Comparison of anesthetic efficacy of articaine and lidocaine during primary maxillary molar extractions in children

Article Title: Comparison of anesthetic efficacy of articaine and lidocaine during primary maxillary molar extractions in children
Author(s): Mittal et al
Journal: Pediatric Dentistry
Date: 2015; 37: 520-4
Major Topic: Local anesthetics in pediatric dentistry
Type of Article: Clinical trial
Main Purpose: This article aimed to determine if buccal infiltration with articaine could achieve adequate palatal anesthesia for extractions.

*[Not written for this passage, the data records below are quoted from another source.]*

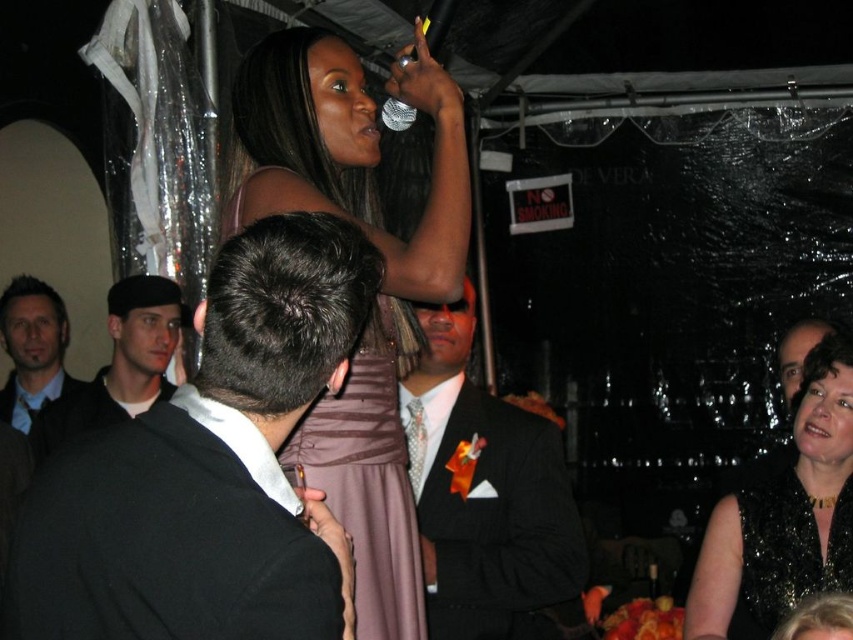
Question: Which object is the closest to the matte black suit at left?

Choices:
 (A) black sequined dress at lower right
 (B) matte purple dress at upper center
 (C) black sequined dress at upper center
 (D) smooth black suit at center

Answer: (B)

Question: Can you confirm if black satin suit at center is positioned below shiny black suit at center?

Choices:
 (A) no
 (B) yes

Answer: (A)

Question: Where is black matte cap at left located in relation to matte black suit at left in the image?

Choices:
 (A) below
 (B) above

Answer: (B)

Question: Which of the following is the farthest from the observer?

Choices:
 (A) (779, 348)
 (B) (769, 634)

Answer: (A)

Question: Is shiny black suit at center behind black sequined dress at lower right?

Choices:
 (A) yes
 (B) no

Answer: (B)

Question: Which object appears closest to the camera in this image?

Choices:
 (A) black sequined dress at lower right
 (B) black satin suit at center
 (C) shiny black suit at center
 (D) black sequined dress at upper center

Answer: (B)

Key Points: Articaine buccal infiltration in the maxilla is not able to achieve palatal anesthesia.
·      Lidocaine
o   4.4 mg/kg with 300mg max
·      Articaine
o   7.0 mg/kg with 500mg max
o   Half life of 20-40 minutes (vs. 90 minutes for lidocaine and other amides) à decreased risk for systemic toxicity
o   1.5x the potency of lidocaine
o   Only amide local anesthetic with an ester group, so it can undergo biotransformation in the plasma and the liver
o   More lipid soluble than lidocaine à able to diffuse through tissue more reliably than other anesthetics
·      104 children age 5-13 years had maxillary molars extracted and were randomly allocated into the lidocaine or articaine group. Palatal anesthesia was not given in articaine group until after testing anesthesia on palatal 5 minutes after giving buccal infiltration. If patient was not anesthetized on palatal, palatal anesthesia was given.
·      Lidocaine group 
o   Higher facial pain values (not statistically significant)

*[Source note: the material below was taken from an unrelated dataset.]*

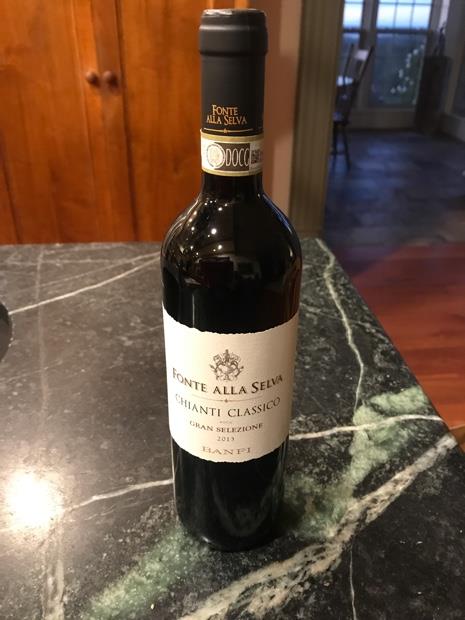
The height and width of the screenshot is (620, 465). I want to click on cork, so click(227, 12).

o   More leg movement (40% vs. 23%)
o   More torso movement (12% vs. 4%)
o   More hand movement (37% vs. 12%)
o   More eye squeezing (65% vs. 42%)
o   More crying (2 children vs. none)
o   No statistically significant difference in effects on HR or BP
·      Successful palatal anesthesia with articaine was only achieved in one child. However, other articles have reported being able to successfully extract maxillary molars with only buccal infiltration of articaine but they waiting 10 minutes rather than 5 minutes. Also, these studies were conducted on adults with permanent teeth.
·      Variable results in studies could be due to the fact that the thick zygomatic process overlies the buccal roots of the primary 2nd molar in the primary and mixed dentition and prevents the access of local anesthetic agent to the target nerves
·       

Remarks:
1- Articaine may make extractions more comfortable/less stimulating for children.